• _What you will do_: Count up the lines below that hold "rotatorenmanchet", then give that count by itself.
━━━━━━━━
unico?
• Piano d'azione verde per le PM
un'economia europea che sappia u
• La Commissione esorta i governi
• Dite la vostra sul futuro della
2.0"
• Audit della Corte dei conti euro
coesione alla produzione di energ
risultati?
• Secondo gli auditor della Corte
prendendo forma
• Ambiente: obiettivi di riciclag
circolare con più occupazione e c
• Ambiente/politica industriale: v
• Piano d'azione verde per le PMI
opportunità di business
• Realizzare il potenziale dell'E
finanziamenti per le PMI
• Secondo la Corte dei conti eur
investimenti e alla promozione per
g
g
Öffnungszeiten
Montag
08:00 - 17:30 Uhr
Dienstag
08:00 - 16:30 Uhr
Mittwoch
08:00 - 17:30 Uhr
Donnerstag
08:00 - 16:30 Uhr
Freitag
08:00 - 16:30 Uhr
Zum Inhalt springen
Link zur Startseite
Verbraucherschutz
━━━━━━━━
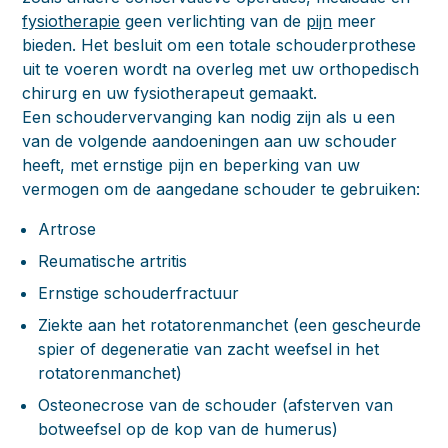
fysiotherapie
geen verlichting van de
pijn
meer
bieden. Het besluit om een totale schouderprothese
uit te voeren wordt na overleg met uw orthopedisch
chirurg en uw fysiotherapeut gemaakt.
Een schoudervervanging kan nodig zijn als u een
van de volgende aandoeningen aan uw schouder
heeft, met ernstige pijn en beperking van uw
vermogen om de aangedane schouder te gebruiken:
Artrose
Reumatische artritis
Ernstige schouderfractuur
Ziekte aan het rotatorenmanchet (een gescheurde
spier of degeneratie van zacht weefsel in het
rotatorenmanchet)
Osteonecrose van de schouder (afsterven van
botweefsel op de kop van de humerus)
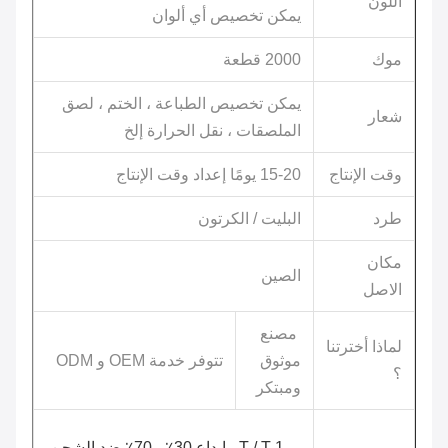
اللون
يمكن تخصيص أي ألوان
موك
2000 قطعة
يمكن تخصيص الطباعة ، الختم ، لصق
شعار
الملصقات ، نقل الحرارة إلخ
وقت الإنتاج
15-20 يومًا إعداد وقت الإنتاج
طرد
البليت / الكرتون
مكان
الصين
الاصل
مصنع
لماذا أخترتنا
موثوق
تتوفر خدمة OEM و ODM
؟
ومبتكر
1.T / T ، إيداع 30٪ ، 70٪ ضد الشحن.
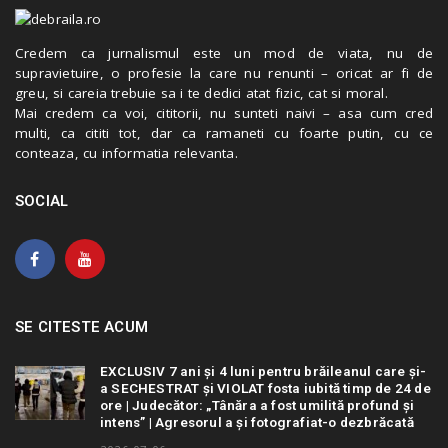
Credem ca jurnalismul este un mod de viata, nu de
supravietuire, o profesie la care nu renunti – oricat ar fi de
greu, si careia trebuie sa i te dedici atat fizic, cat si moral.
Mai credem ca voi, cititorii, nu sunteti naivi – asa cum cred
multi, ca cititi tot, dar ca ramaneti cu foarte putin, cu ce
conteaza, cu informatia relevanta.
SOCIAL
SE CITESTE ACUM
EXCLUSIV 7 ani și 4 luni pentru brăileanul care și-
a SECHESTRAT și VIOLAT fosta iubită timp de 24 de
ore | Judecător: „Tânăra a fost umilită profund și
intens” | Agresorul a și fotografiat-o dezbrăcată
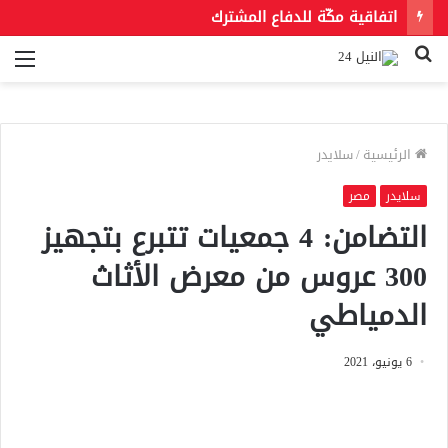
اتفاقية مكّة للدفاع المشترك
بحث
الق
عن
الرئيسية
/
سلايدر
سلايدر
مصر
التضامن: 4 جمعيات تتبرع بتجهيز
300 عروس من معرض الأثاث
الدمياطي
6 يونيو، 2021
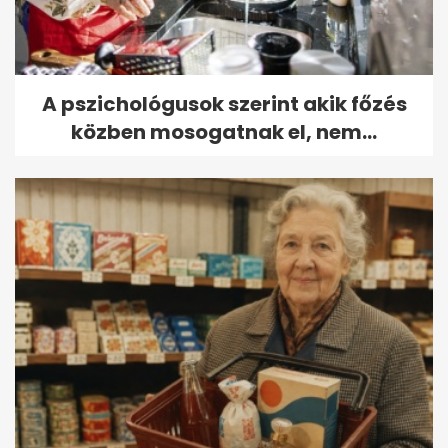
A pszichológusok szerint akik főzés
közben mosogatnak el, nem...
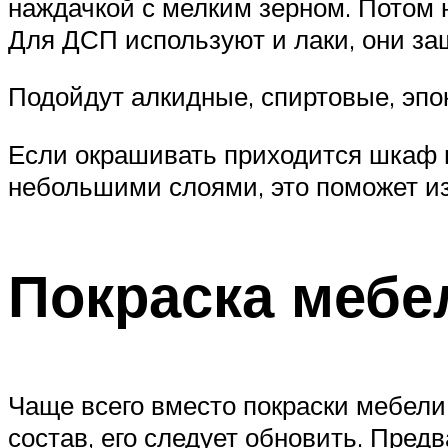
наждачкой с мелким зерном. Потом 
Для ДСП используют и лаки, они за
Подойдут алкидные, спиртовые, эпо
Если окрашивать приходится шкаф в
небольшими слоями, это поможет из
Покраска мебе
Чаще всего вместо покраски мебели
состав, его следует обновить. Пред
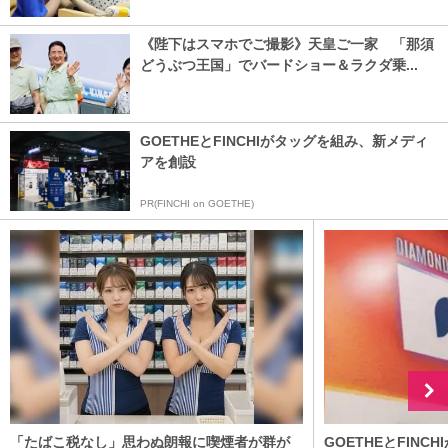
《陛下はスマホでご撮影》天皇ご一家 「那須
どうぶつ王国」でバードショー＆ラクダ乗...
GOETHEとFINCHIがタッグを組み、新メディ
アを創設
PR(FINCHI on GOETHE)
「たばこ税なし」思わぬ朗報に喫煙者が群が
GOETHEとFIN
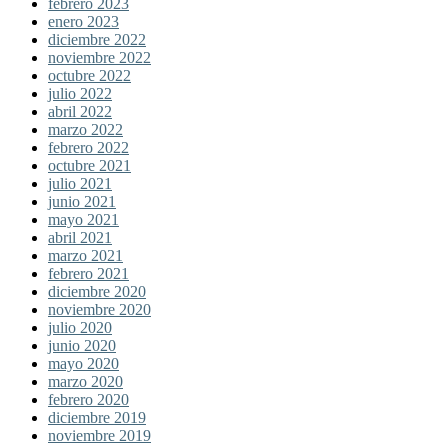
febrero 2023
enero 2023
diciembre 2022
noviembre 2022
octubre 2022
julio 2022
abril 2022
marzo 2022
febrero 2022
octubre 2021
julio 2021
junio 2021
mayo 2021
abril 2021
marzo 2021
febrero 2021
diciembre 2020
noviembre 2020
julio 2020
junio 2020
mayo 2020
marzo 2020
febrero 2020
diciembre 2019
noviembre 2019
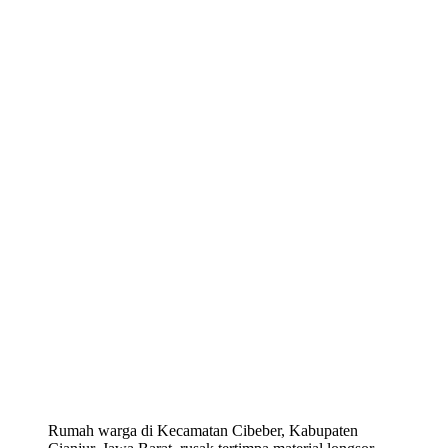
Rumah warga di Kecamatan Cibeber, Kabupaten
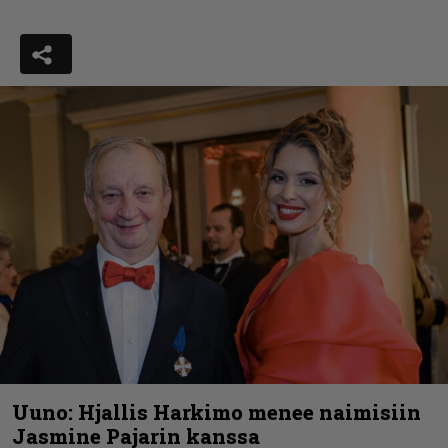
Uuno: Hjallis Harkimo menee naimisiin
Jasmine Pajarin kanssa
━━━━━━━━
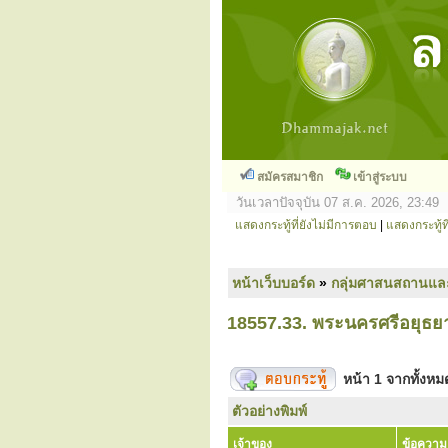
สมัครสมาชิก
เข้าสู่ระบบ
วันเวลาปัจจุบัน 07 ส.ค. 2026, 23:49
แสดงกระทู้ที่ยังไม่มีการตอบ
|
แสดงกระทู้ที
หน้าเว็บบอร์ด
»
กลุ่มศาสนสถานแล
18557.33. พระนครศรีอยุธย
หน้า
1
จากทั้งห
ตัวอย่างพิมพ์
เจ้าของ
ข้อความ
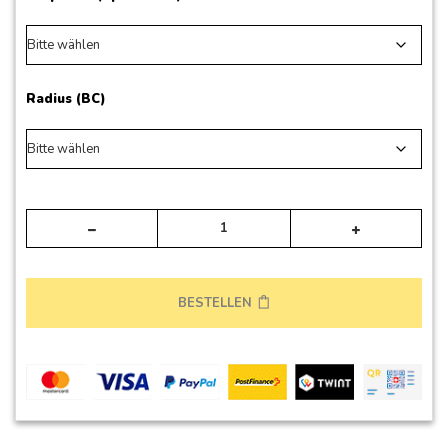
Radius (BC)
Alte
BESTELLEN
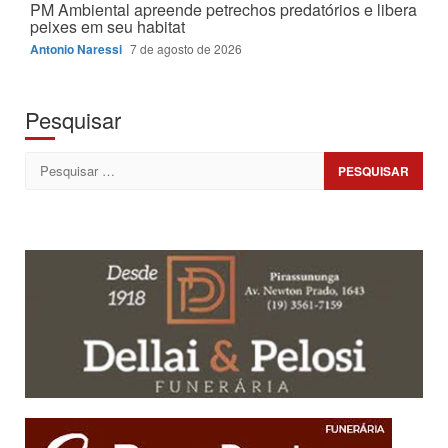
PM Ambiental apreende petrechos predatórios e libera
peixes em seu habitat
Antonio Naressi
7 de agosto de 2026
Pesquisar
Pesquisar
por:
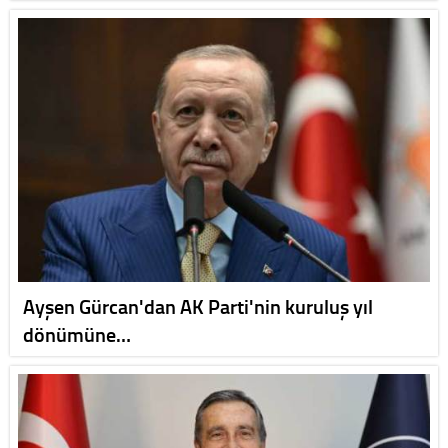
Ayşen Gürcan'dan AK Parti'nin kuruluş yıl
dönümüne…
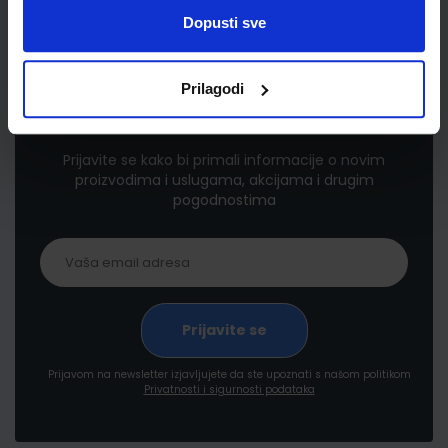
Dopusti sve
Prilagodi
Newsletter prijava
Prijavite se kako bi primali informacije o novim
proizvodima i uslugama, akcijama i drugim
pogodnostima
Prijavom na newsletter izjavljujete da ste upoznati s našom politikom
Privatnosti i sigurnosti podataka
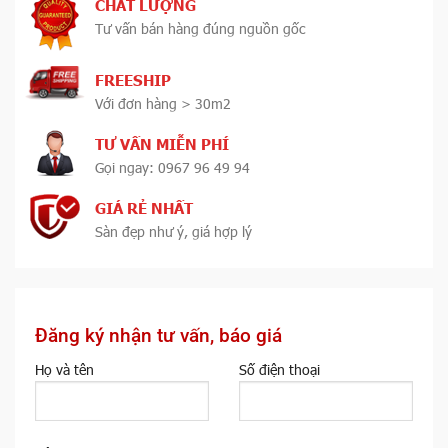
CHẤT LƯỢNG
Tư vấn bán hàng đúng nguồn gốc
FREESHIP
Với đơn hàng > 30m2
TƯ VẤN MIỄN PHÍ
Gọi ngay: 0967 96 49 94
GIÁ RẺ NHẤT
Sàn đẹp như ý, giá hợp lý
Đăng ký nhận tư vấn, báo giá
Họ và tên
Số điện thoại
━━━━━━━━
• _Response_: 2